Earth data include measurements and model results of physical, chemical, and biological processes in ecosystems. The data are diverse and often stored across many databases, with different formats and conventions. BASIN-3D is a tool that helps lower the burden on scientists to integrate data for their research. It is designed as a “broker” that retrieves data on demand from different sources and transforms it into a unified view. This paper presents two applications of BASIN-3D to integrate time series (data collected at different time intervals). The first is for advanced search and exploration of data on a web portal. The second is to provide data to machine learning models for water quality predictions.

The Impact

The BASIN-3D software helps address some critical challenges faced by environmental researchers who use data from public and private sources. It helps automate the process of pulling together data from different sources. Thus it enables users to have access to the latest data available from providers of their choice, without having to manually download data and reconcile differences.

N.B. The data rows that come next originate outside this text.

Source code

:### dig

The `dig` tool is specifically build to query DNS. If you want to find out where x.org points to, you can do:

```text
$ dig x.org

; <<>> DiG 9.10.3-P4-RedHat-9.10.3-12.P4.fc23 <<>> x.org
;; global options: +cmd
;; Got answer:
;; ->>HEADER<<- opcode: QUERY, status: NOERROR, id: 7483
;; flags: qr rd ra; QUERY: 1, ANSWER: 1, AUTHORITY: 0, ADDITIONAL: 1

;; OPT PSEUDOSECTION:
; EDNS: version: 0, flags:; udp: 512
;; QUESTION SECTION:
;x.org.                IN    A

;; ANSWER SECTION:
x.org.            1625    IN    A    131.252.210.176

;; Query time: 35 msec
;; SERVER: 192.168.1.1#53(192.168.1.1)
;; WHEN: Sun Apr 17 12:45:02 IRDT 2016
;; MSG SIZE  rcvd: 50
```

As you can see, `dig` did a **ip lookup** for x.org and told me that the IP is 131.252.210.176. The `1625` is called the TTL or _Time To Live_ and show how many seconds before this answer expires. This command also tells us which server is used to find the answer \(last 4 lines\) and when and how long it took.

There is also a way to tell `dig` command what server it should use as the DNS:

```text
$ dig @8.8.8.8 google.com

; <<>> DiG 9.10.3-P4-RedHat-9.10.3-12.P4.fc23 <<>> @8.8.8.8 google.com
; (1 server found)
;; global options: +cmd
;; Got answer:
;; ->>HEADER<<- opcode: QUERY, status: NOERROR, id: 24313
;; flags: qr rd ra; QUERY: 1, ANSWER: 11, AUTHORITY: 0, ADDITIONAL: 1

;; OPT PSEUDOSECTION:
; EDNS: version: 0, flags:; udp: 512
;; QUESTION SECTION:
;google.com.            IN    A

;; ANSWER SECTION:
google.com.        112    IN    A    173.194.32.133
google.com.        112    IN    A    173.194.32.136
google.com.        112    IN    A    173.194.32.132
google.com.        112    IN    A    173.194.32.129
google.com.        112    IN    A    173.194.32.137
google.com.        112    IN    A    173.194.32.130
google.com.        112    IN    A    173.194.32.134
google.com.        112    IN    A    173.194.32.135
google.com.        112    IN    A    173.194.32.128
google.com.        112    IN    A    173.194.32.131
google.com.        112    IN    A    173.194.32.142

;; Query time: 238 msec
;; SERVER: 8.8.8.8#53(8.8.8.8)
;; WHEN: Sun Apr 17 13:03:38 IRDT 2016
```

This software can be used to support data integration for both web-based tools, as well as data analytics. It is applicable to environmental field and modeling studies requiring data integration.

Summary

Earth scientists expend significant effort integrating data from multiple data sources for both modeling and data analyses. We introduce BASIN-3D (Broker for Assimilation, Synthesis and Integration of eNvironmental Diverse, Distributed Datasets) as a data brokering approach to reduce the data processing burden on scientists. BASIN-3D can synthesize diverse data from different sources on demand, without the need for additional storage. BASIN-3D is currently implemented to integrate time series earth observations across a hierarchy of spatial locations commonly used in field measurements (such as river basins, watersheds, sites, plots, wells). It has a framework to enable its users to map data sources of interest to a common format. The utility of this tool is demonstrated in two applications. The first is a web portal that allows scientific users to explore and access data through features such as an interactive map, graphs, and download. The second is a python package that can be embedded in scripts to input data to machine learning models for water quality predictions. Hence BASIN-3D can be used to support data integration for both web-based tools as well as data analytics.

Citation

Varadharajan, C. et al. BASIN-3D: “A brokering framework to integrate diverse environmental data”. Computers & Geosciences 105024 (2022) [DOI:10.1016/j.cageo.2021.105024].